Benchmark inserts items into Hazelcast Map for one hour on single node:
HazelcastInstance instance = Hazelcast.newHazelcastInstance(cfg);
Map<Long, String> map = instance.getMap("map");
for(long i=0;;i++){
map.put(i, "string"+i);
//break if one hour passed
}
It tested Hazelcast 3.2 on 64bit Kubuntu 14.04 with J64bit Oracle JVM 1.7.0_51 with 32GB RAM.
Original version ran with 25GB heap: -Xmx25G
. After 30 minutes all memory was used and Garbage Collector kicked in consuming 100% CPU.
No GC tuning was applied, that could probably fix this issue for a few extra gigabytes.
Off-heap version ran with 128MB heap and 25GB off-heap: -Xmx128M -XX:MaxDirectMemorySize=25G
. It maintained constant
insert speed for duration of experiment (1 hour). GC usage was always bellow 1%
Results:
Unpatched Hazelcast inserted 81.8 million items over 30 minutes. It consumed 19.4 GB of heap memory. After 30 minutes experiment was stopped due to excesive GC.
mapdb-hz-offheap inserted 90.7 millions items over one hour. It consumed 60MB of heap and 9.8 GB of total memory as shown in Process Explorer. It finished experiment without any performance degradation, it should scale to 100GB+ without problems.

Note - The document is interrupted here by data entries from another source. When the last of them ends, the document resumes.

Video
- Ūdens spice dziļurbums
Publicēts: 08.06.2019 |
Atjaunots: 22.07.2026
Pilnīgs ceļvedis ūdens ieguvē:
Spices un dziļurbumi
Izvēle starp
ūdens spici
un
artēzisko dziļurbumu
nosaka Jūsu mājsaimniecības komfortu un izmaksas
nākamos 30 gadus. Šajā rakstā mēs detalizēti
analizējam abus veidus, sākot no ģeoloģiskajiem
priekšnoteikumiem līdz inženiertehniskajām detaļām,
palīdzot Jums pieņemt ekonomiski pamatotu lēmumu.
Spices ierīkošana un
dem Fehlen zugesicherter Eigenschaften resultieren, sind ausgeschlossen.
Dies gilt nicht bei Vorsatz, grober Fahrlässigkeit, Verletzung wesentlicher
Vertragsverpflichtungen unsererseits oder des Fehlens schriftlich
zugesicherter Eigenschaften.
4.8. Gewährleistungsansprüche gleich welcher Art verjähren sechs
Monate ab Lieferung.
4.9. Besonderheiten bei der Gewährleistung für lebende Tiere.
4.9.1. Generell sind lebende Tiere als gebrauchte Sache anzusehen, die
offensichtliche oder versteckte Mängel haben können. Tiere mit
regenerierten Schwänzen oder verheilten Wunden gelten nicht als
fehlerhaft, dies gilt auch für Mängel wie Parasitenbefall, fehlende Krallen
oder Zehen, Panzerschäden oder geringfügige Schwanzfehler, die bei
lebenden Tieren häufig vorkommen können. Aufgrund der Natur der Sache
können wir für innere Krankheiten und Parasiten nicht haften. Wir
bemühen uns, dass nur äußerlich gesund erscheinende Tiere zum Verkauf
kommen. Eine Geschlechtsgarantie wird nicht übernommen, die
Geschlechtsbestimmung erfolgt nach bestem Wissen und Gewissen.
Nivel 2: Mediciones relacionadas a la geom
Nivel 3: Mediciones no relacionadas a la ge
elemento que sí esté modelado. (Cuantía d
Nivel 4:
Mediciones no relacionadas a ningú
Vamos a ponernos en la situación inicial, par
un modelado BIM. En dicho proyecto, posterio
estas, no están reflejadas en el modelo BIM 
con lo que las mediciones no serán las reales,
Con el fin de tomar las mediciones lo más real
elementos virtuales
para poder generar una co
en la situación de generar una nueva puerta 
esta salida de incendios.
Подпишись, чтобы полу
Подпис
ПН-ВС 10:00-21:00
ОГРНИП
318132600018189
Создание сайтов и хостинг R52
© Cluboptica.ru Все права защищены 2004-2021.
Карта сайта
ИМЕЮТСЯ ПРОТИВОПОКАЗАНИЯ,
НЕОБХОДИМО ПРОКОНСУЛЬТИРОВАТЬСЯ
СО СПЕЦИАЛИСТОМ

This is unofficial extension and is not supported by Hazelcast Inc. and their community. Please do not open bug reports at their site, unless you can reproduce bug on unpatched HZ without this extension.
This extension should be usable in production, there is free community and commercial support.
This patch was created to demonstrate MapDB abilities and versatility. It is trivial and I will support it for free with future versions of HZ, unless there is a huge architectural change.
In near future I would like to patch HZ with new extension points, so this patch does not require Java Agent,
but can be enabled directly in configuration files. Also MapDB has many configuration options
(async write, cache, byte[]
versus DirectByteBuffer
) which should be available to user.
I would like to provide some sort of clustering version of MapDB. But I am not sure that Hazelcast is best choice for that. Perhaps building on top of Zookeeper, GridGain or other memory grid would be better.